What the underlying numbers really show
To understand why, we need to look beyond the vacancy rate and examine investor concentration.

Using SQM Research data for December 2025 for postcode 4101: -
- A vacancy rate: approximately 1%
- Properties advertised for rent during the month: 271
If 271 advertised properties represent 2.1% of the rental pool, this implies a total rental stock of approximately 12,900 investment properties in the postcode.
Government census data (2021) shows 18,493 total dwellings in postcode 4101. Even allowing for additional supply since then and rounding total dwellings to 19,000, this suggests that…
Roughly two out of every three dwellings in this postcode are investment properties.
In simple terms, this is an exceptionally high level of investor concentration.

Source – Australian Bureau of Statistics
Why investor concentration matters
Markets with a high proportion of investor-owned, near-identical apartments behave very differently from markets dominated by owner-occupiers or diverse housing stock.
When conditions change - interest rates, supply pipelines, employment patterns or migration flows - these markets can shift quickly.
Low vacancy rates do not eliminate risk; they simply mask it until competition re-emerges.
The forward risk investors need to understand
Thousands of additional apartment dwellings are still moving through Brisbane City Council’s planning and approval pipeline.

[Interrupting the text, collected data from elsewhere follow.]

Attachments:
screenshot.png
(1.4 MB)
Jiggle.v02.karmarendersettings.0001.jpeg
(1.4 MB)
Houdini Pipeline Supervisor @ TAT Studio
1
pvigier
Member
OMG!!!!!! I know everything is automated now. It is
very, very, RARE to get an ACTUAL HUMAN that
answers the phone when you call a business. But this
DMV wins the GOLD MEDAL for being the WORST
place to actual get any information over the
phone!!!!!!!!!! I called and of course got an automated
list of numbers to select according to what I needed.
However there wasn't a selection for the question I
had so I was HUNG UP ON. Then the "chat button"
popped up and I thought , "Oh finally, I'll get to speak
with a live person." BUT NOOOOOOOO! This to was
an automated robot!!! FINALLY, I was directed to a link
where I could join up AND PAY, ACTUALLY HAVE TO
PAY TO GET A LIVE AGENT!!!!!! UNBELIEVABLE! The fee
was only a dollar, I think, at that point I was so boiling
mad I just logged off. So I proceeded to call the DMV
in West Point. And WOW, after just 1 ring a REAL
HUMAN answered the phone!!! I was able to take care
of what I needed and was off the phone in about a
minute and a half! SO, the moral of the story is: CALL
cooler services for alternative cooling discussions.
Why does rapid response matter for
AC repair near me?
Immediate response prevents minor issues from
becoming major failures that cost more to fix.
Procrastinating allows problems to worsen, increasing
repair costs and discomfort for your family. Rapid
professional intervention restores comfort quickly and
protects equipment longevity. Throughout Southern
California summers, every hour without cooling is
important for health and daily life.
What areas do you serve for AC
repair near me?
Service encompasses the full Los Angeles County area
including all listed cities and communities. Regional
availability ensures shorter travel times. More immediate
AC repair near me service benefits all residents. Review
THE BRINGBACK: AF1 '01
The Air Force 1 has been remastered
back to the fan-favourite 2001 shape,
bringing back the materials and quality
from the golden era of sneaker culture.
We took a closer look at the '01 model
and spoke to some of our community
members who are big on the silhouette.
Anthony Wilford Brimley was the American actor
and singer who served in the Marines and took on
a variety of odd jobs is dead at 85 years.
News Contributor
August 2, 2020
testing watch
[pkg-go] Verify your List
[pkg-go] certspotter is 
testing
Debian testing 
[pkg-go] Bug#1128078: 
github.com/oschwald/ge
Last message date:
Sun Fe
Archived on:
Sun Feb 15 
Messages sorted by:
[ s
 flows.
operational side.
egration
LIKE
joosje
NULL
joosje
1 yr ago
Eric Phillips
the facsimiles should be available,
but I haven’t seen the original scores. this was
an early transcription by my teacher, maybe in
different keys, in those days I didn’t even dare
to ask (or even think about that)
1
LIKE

Construction activity is already increasing as post-COVID constraints ease.
As new stock enters the market, competition for tenants will rise again, particularly in locations where apartments are highly homogenous, owner-occupier demand is limited and rental performance relies on consistently tight market conditions.

Source https://brisbanedevelopment.com.au – Developments in various stages of planning through Brisbane City Council
The takeaway
Vacancy rates should never be assessed in isolation.

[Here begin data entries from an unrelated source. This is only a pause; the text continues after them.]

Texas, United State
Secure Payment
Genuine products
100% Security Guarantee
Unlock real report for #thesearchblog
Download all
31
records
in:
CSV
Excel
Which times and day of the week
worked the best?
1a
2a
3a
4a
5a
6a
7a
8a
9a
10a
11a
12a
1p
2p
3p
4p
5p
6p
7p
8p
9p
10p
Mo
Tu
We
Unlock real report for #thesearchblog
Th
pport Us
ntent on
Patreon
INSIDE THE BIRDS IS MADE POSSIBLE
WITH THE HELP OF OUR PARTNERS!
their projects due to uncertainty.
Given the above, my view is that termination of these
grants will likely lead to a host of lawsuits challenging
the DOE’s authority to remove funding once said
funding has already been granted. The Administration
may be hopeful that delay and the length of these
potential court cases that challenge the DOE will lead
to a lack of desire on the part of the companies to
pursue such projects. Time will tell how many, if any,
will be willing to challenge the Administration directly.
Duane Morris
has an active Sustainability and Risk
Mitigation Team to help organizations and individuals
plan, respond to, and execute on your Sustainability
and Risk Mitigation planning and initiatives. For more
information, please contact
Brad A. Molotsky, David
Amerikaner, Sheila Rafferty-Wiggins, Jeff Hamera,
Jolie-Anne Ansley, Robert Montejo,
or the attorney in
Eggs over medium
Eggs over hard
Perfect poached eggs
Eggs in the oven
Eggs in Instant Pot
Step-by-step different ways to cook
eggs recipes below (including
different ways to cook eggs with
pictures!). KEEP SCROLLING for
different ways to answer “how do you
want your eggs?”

A low vacancy rate can exist in a market that carries significant structural risk, especially where investor concentration is high and future supply is substantial.
This is why experienced analysis looks beyond headline statistics and focuses on how a market is likely to behave across different phases of the cycle, not just how it looks today.
Understanding these nuances before you invest can make a material difference to long-term outcomes.